My “Elias” didn’t literally transform into dark beast, but he wasn’t above scaring me with that same primal insidiousness. Try as I might, I could never discover that perfect balance of actions and words to stymie his infantile, insecure rage.

There is not enough love in the world to save someone with no interest in saving themselves. Elias and Chise’s relationship, originally presented as a mentorship where the skull-faced guy is going to teach the damaged girl how to live again, is turned on its head as the series slowly strips away Elias’ “child-like” emotional state to reveal a domineering and selfish creature.

He begins actively working to rob Chise of her newfound agency by undermining her friendships, limiting her opportunities for personal growth, spying on her, and restricting her ability to leave her own home. The company she’s kept into the series’ last quarter no longer reflects who she is inside. It’s with her newfound powers and the conversations she’s had with the women around her that leads her to do something amazing: She walks out.

It’s at this final point that Chise has to make a deliberate choice, and honestly one that looks like it undermines the carefully placed steps she’s taken to reach her full potential. Chise takes Elias back and accepts him, warts and all. The anime frames this particularly poorly, as it seems to present Chise’s newfound strength as something she can use to withstand her partner’s monstrous flaws so the two can continue to grow and heal together. It’s a glaring mark on an otherwise strong narrative of female empowerment and abuse survival. But, at least for me, it doesn’t negate the deep feelings that resonated within me while watching Chise’s personal journey.

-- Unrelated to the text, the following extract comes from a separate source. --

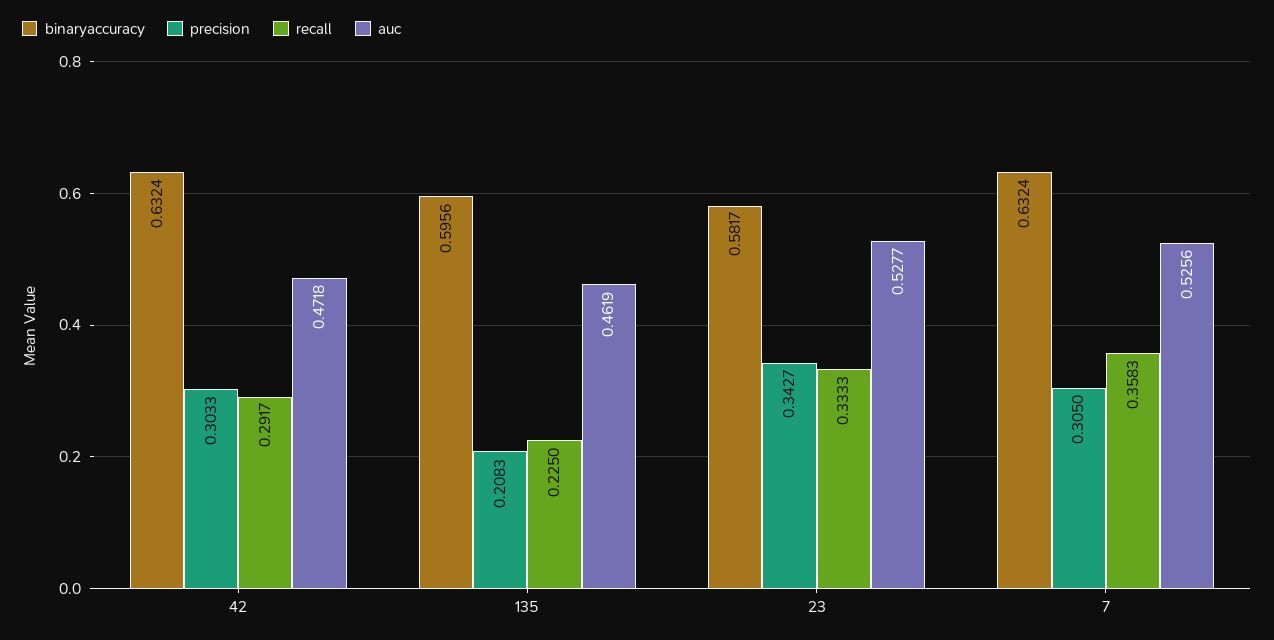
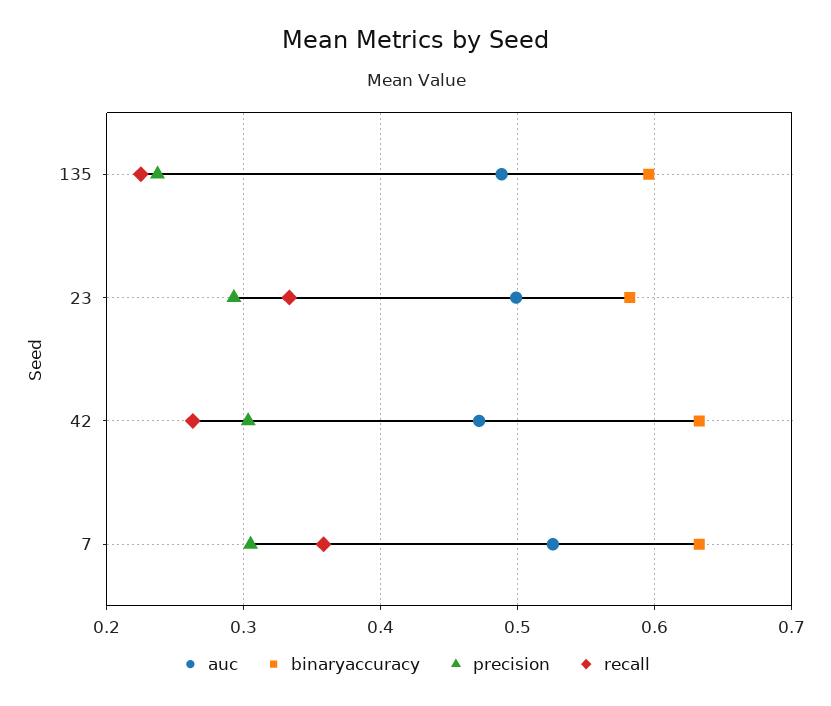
recall, 42: 0.2917 -> 0.26
precision, 135: 0.2083 -> 0.24
auc, 135: 0.4619 -> 0.49
precision, 23: 0.3427 -> 0.29
auc, 23: 0.5277 -> 0.5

Chise’s transformation through these many stages into a self-actualized person was profoundly hopeful to me. It took me nearly six years to walk out, and while I’m twice her age, it was incredibly empowering to watch this character blossom. Chise’s road was arduous, but she rediscovered her own joy, values, and power. She’s able to move past her childhood trauma, reject codependency, and come into her own.

Depression is messy. It’s sly, quick-witted, enticing, and destructive. Yet Chise’s story is inspiring because when depression says, “Slide off the road,” she says “No, keep driving.”